## WORK TASK
Find each line in the material below that contains the word "many", and copy every such line in full.

►

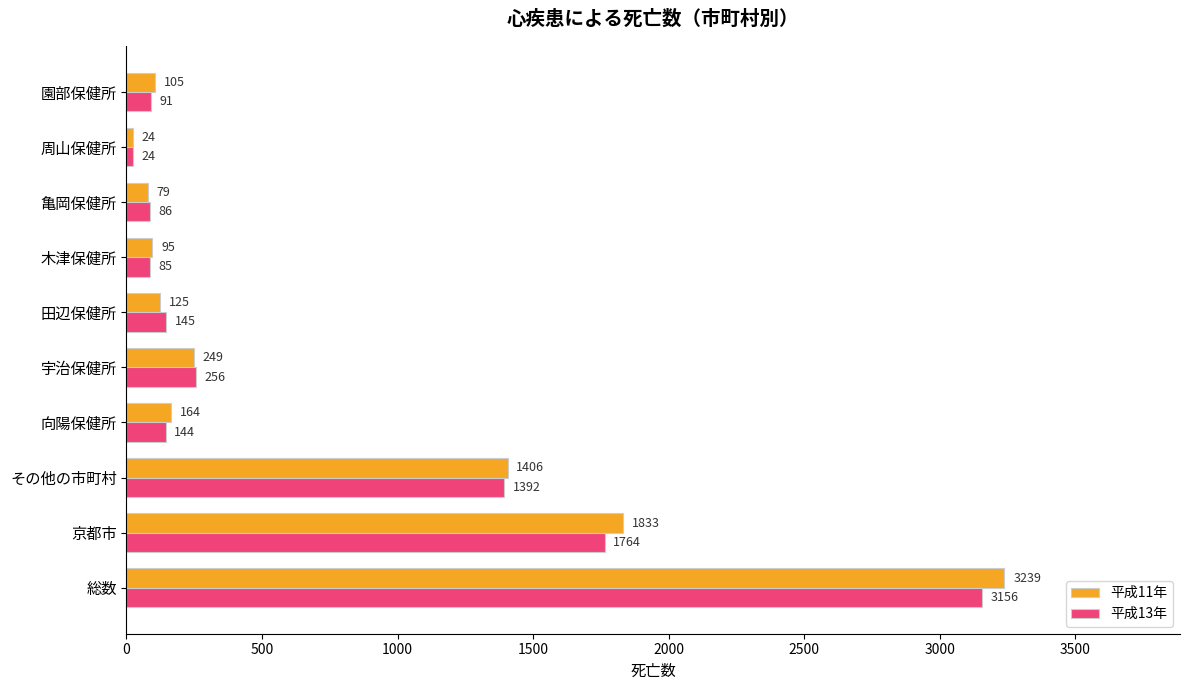

What is the difference between the maximum and minimum values in the 平成13年 series?

3132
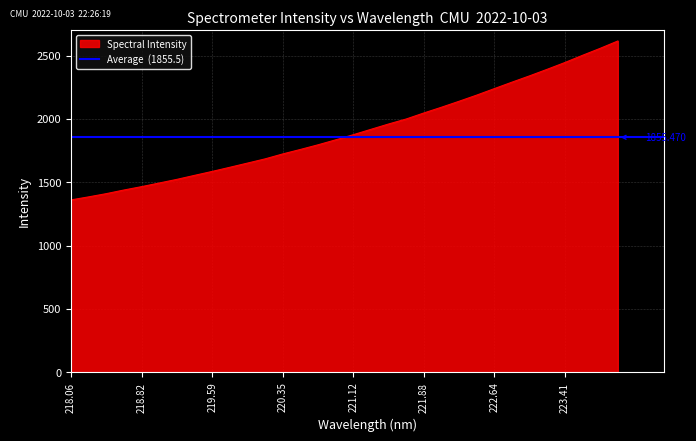

What position from the right is 221.88?

12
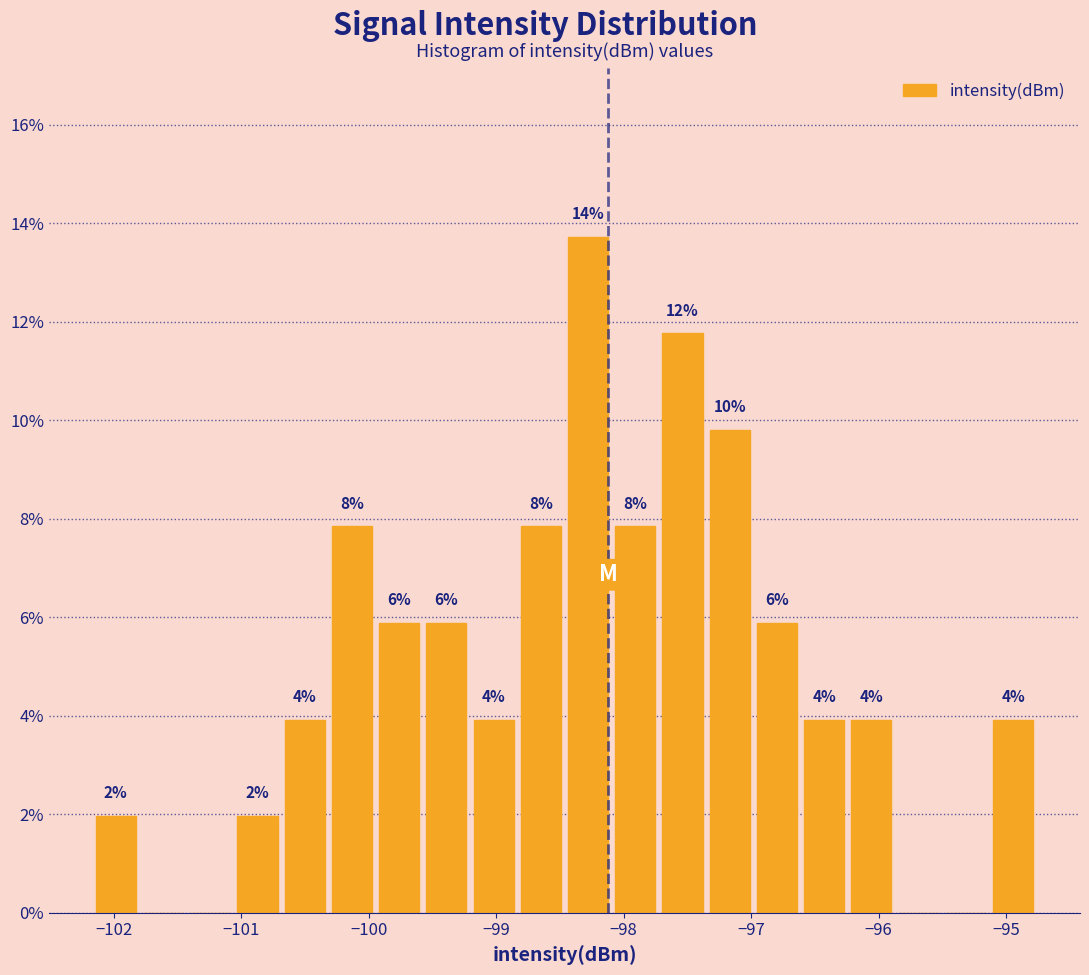

Around what value on the x-axis is the tallest bar? Give the approximate position of its centre, as read against the axis.

-98.3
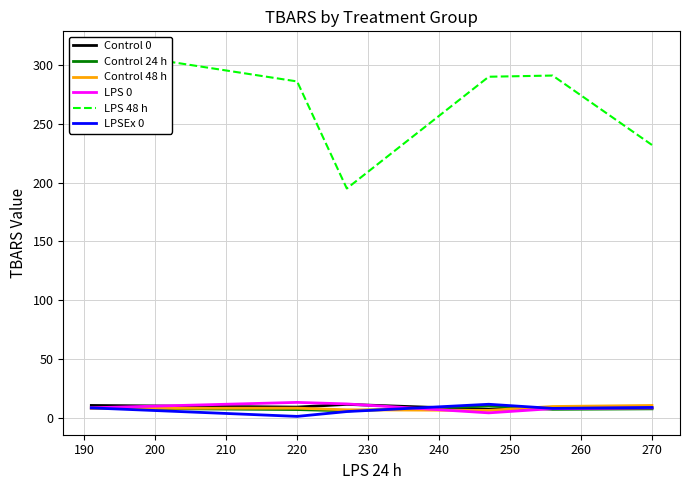

At 200, list the series in order from smallest to largest.

LPSEx 0, Control 24 h, Control 48 h, Control 0, LPS 0, LPS 48 h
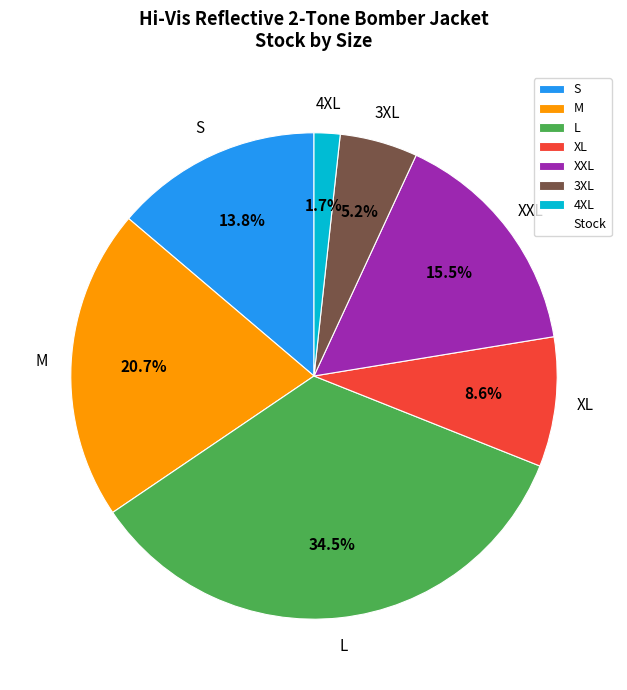

How many slices are in this pie chart?

7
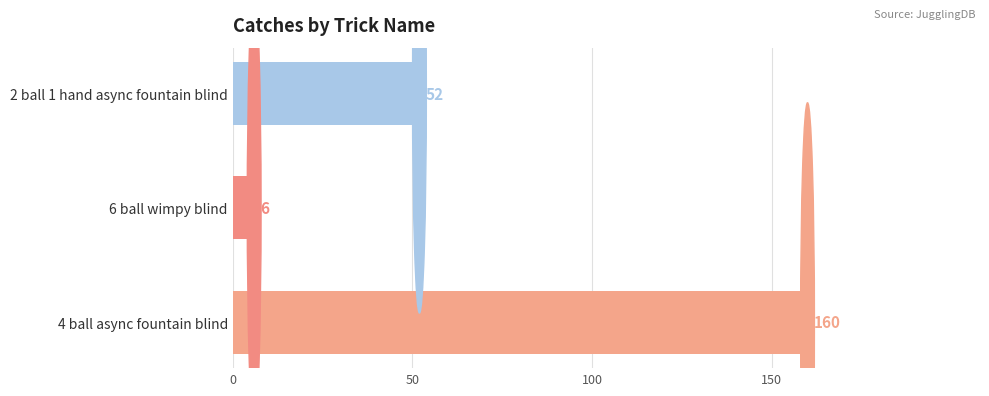

What is the change in value from 6 ball wimpy blind to 2 ball 1 hand async fountain blind?

+46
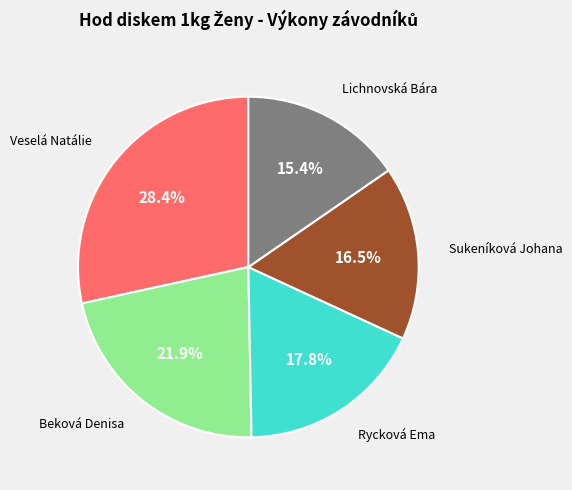

Is there any slice that represents more than half of the pie?

No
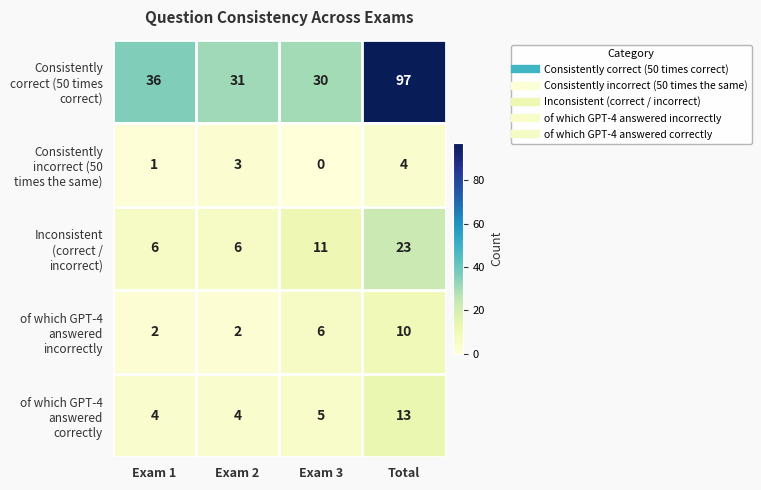

How many of which GPT-4 answered incorrectly values are between 2 and 10?

4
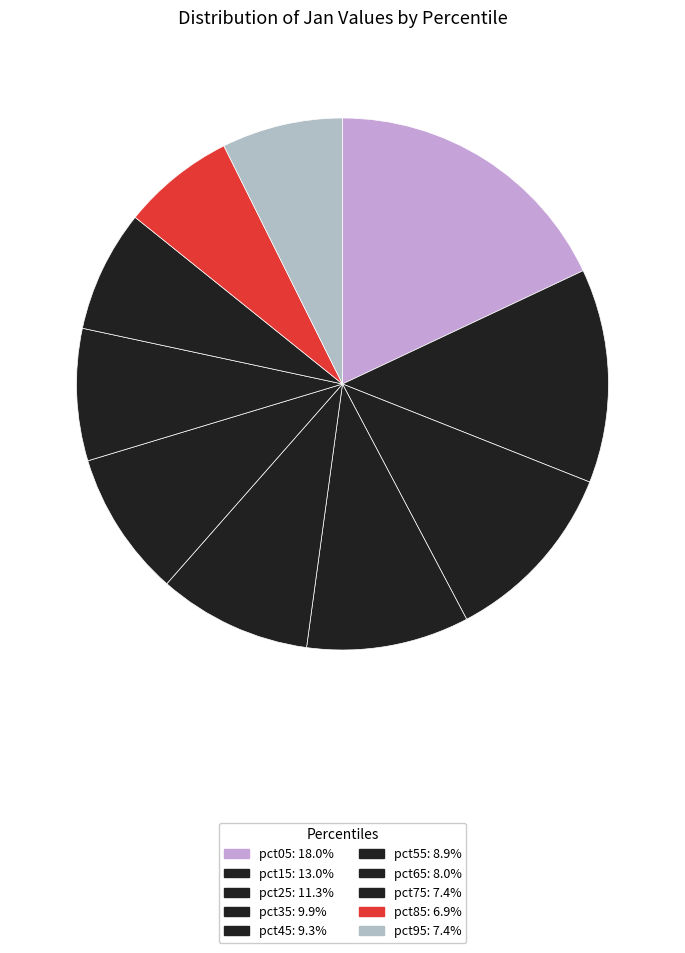

How many slices are in this pie chart?

10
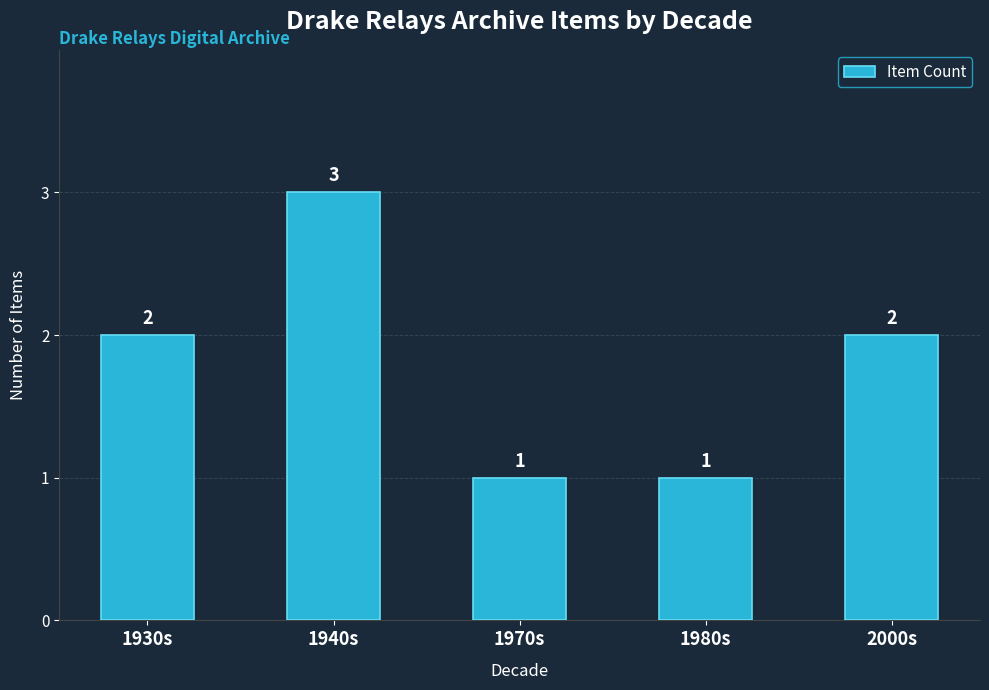

What is the sum of the values at 2000s and 1940s?

5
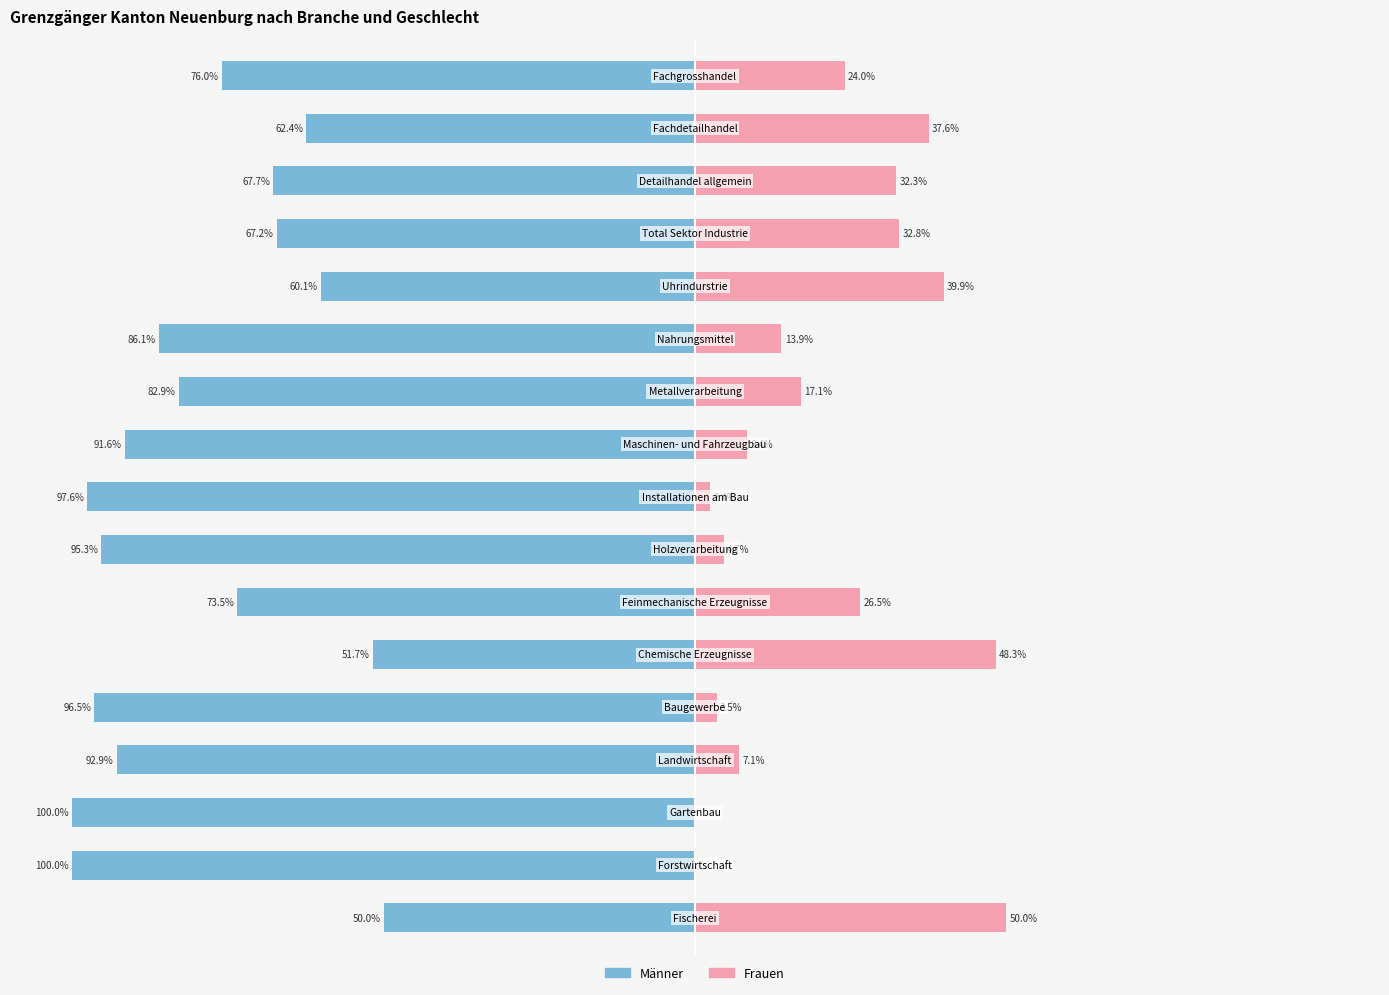

Which series changed the most between 4 and 6?

Frauen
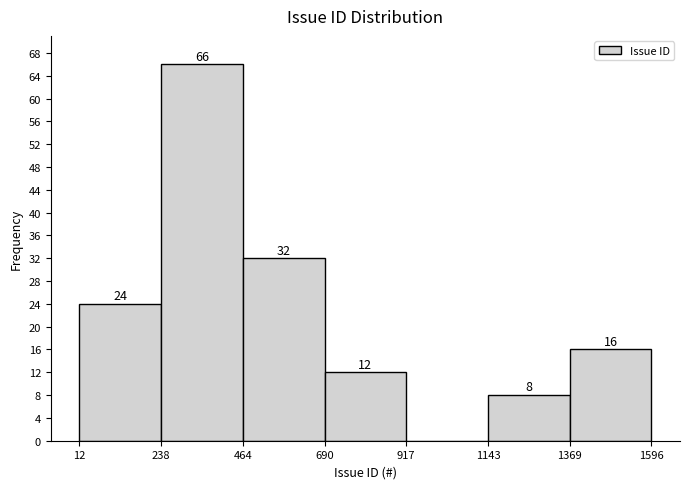

Over which range of the x-axis is the bar tallest?

238 to 464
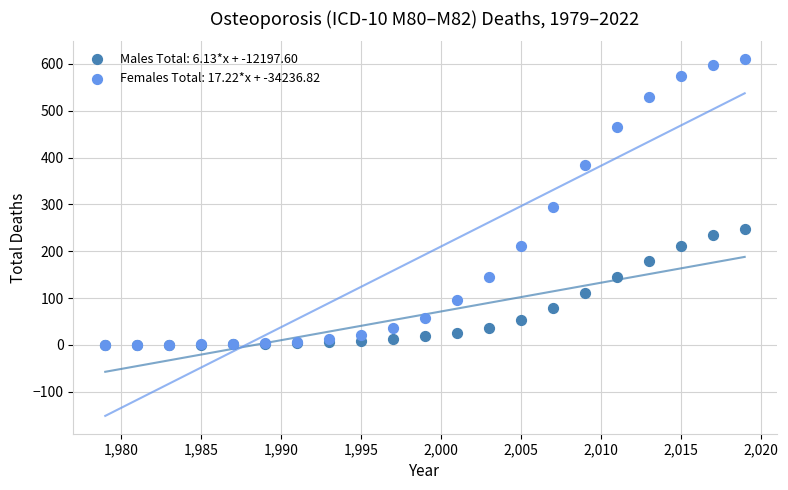

Across all series, what Y value is closest to 305?

295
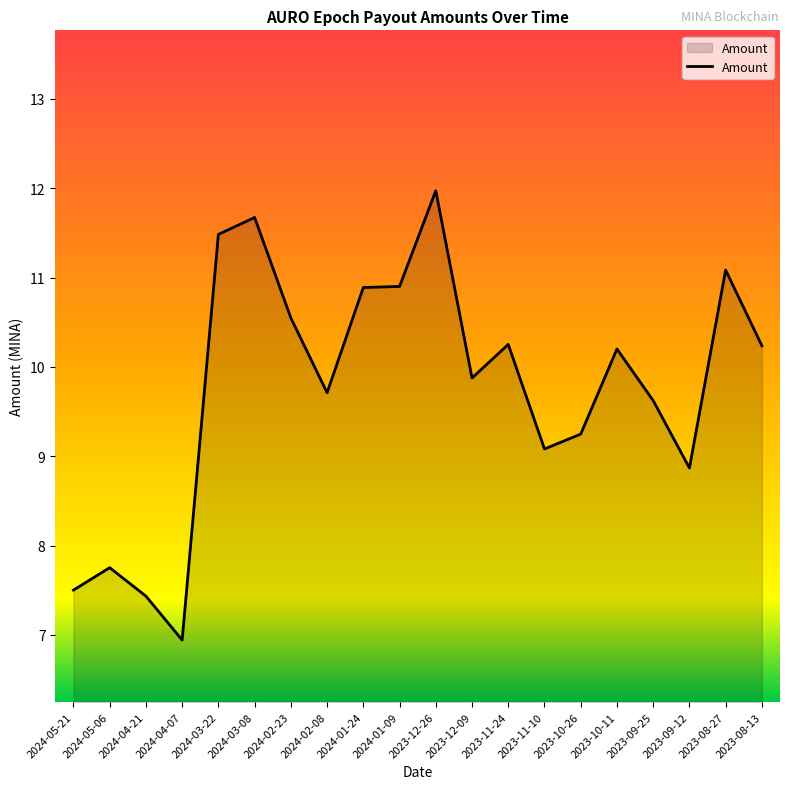

How many categories are shown in the chart?

20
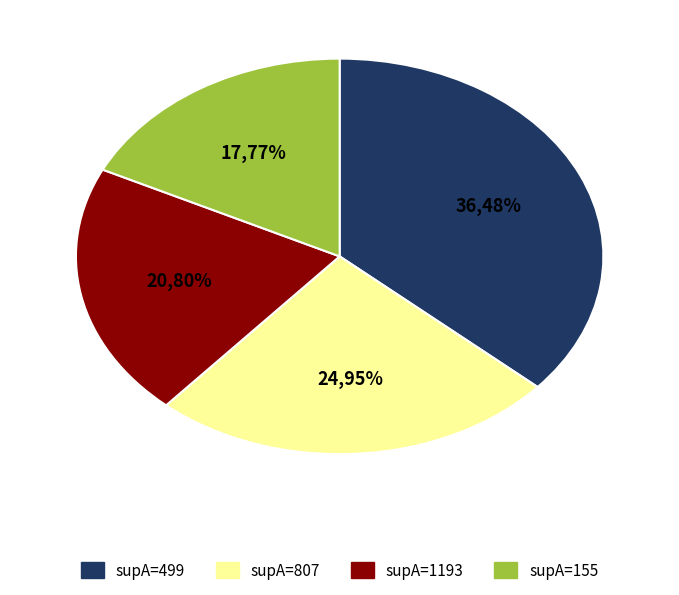

What is the change in value from 499 to 807?

-0.1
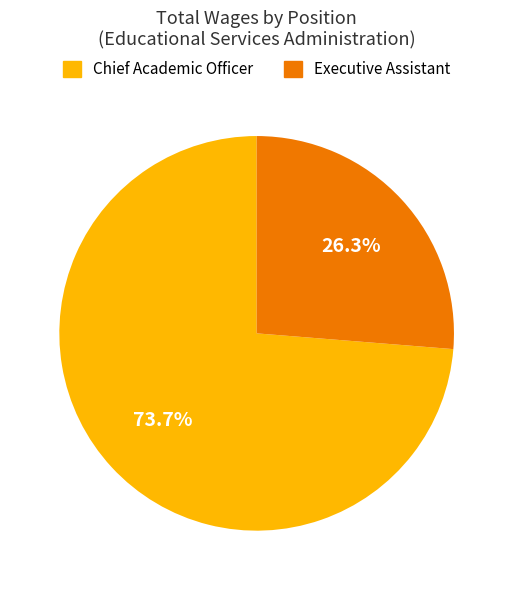

What portion of the pie excludes Executive Assistant?

73.7%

◄

## OUTPUT FOR THIS TASK
How many slices are in this pie chart?
How many of which GPT-4 answered incorrectly values are between 2 and 10?
How many slices are in this pie chart?
How many categories are shown in the chart?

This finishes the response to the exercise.